Trump mengklaim telah mengakhiri perang di Kongo. Orang di sana mengatakan itu tidak benar

Karet, Kongo – Presiden AS Donald Trump mengklaim bahwa Perang di Kongo Timur adalah salah satu yang dia hentikan, setelahnya Menengahi Kesepakatan Damai Antara Kongo dan Rwanda pada bulan Juni. Tetapi penduduk, peneliti konflik, dan orang lain mengatakan itu tidak benar.
Trump pada hari Senin mengulangi klaim bahwa ia mengakhiri konflik selama beberapa dekade, menggambarkan Kongo sebagai bagian “paling gelap, terdalam” di Afrika. “Selama 35 tahun, itu adalah perang ganas.
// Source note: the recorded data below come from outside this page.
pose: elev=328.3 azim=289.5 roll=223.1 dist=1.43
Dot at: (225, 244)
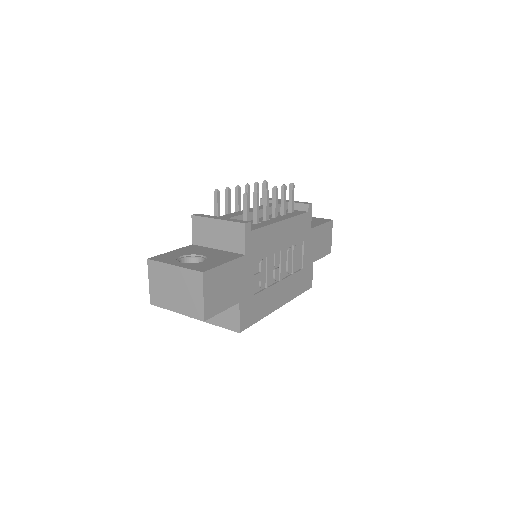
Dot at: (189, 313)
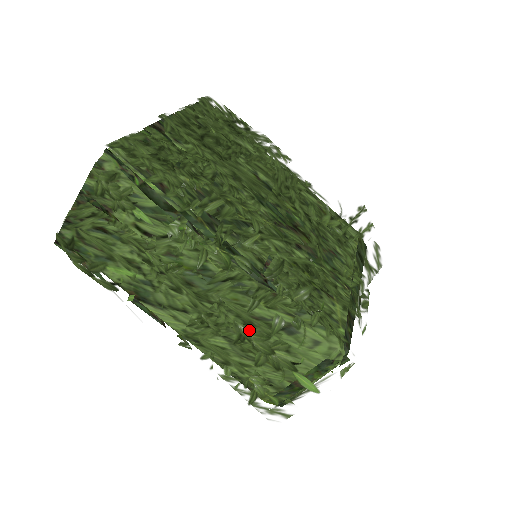
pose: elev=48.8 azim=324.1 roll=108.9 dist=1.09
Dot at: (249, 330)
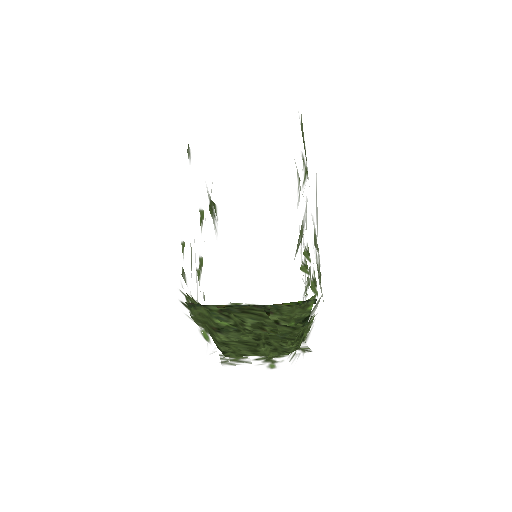
Dot at: (271, 351)
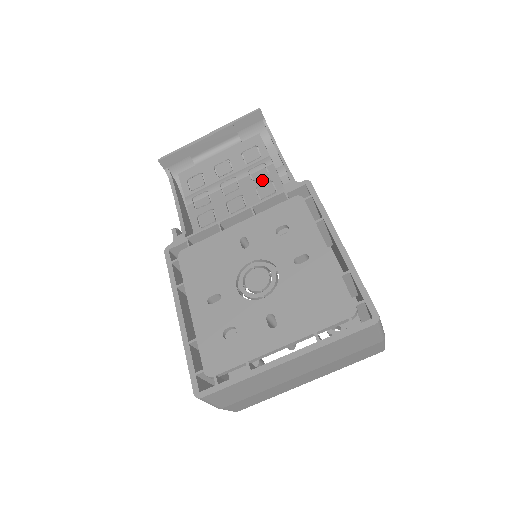
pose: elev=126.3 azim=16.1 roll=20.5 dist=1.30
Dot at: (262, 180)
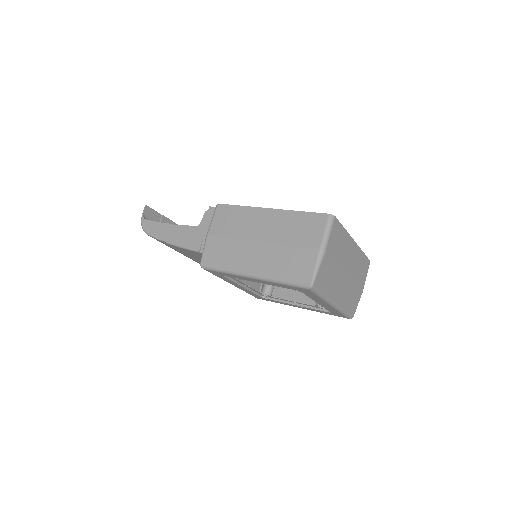
Dot at: occluded
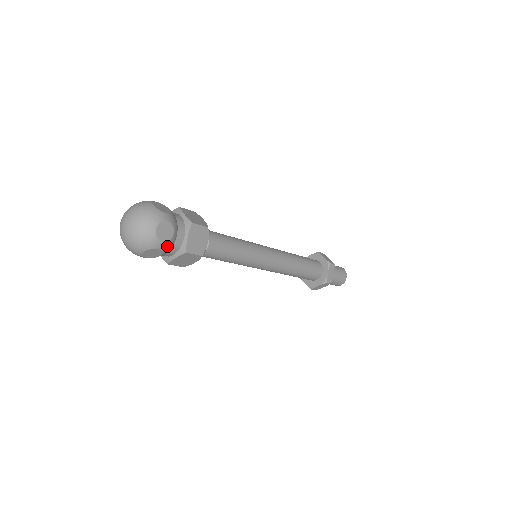
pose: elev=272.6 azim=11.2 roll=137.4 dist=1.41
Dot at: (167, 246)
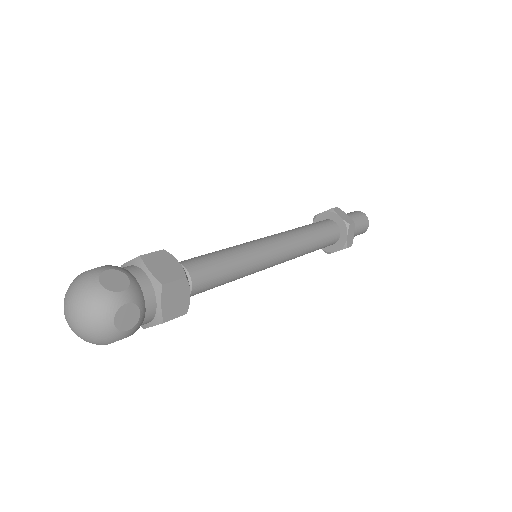
Dot at: (133, 294)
Sembilan juta orang terbunuh dengan parang. Aku menghentikannya. … Aku berhenti dan menyelamatkan banyak nyawa,” tegasnya.
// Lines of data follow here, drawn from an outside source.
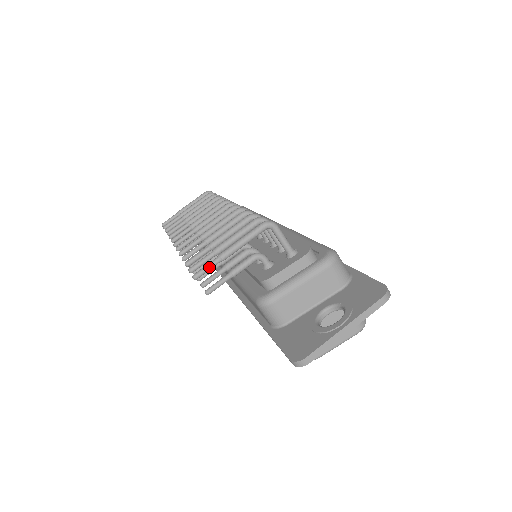
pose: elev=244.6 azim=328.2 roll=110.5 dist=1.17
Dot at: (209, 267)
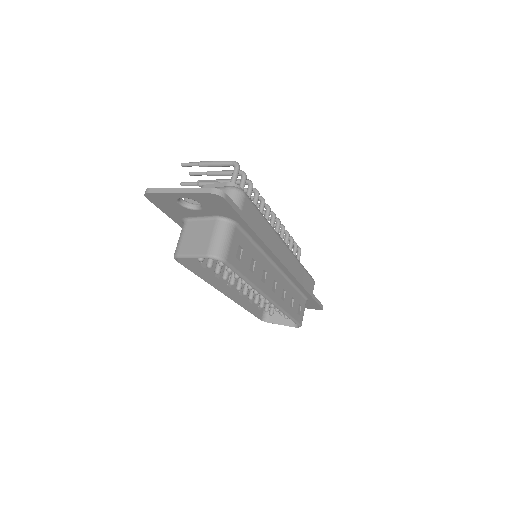
Dot at: (191, 163)
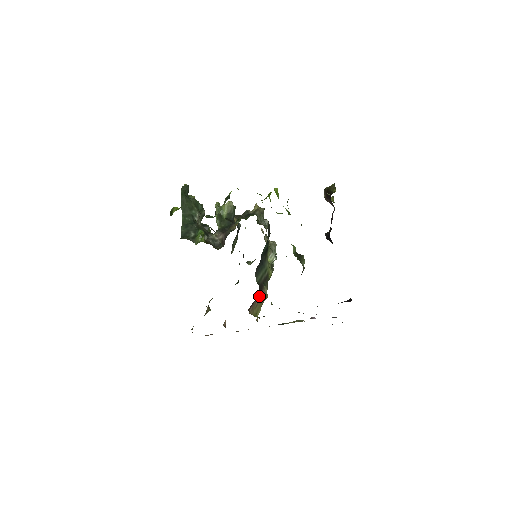
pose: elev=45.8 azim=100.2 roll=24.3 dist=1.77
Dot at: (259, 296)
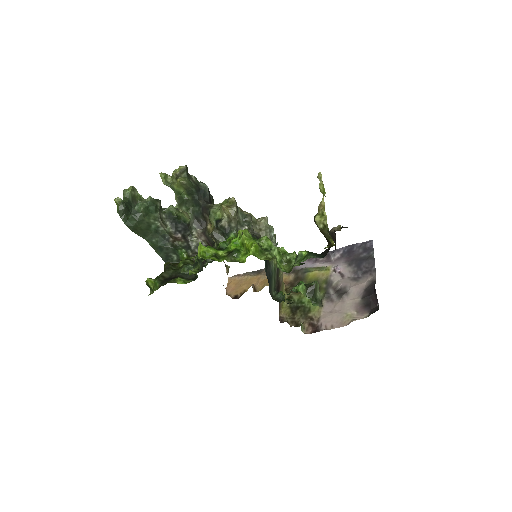
Dot at: (279, 290)
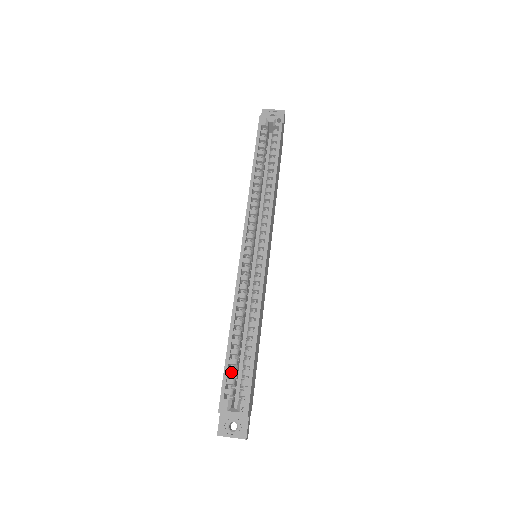
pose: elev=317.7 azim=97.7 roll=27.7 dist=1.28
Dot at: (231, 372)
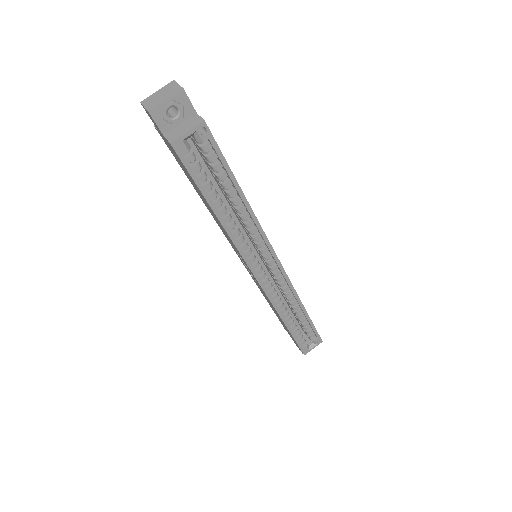
Dot at: (299, 336)
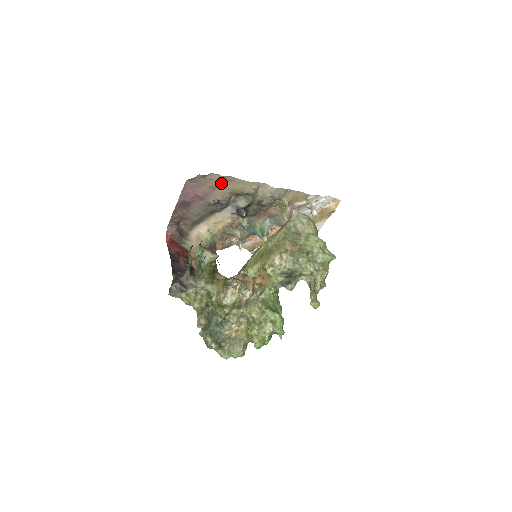
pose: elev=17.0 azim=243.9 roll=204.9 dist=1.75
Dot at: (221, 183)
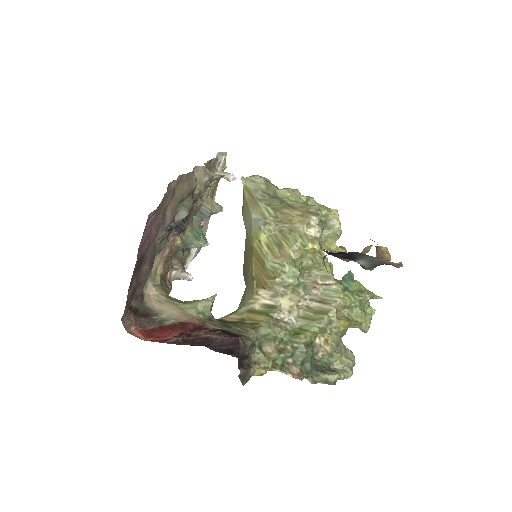
Dot at: (171, 194)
The Associated Press Sebelumnya klaim Trump diperiksa fakta dan menemukan perang jauh dari selesai. Sekarang warga melaporkan bentrokan di beberapa titik panas, seringkali antara pemberontak M23 yang didukung Rwanda yang merebut kota-kota utama awal tahun ini dan milisi bertarung bersama pasukan Kongo.
Kesepakatan damai terakhir antara Kongo dan Pemberontak, difasilitasi oleh Qatar, tampaknya telah macet. Masing -masing pihak menuduh yang lain melanggar persyaratan perdamaian.
Inilah yang dikatakan orang tentang klaim terbaru Trump:
Inspektur Hak Asasi Manusia setempat di wilayah Kabare provinsi Kivu Selatan, Ciruza Mushenzi Dieudonné, mengatakan penduduk di komunitas Bugobe, Cirunga, Kagami dan Bushwira terus melarikan diri dari bentrokan antara pemberontak M23 dan milisi Wazalendo.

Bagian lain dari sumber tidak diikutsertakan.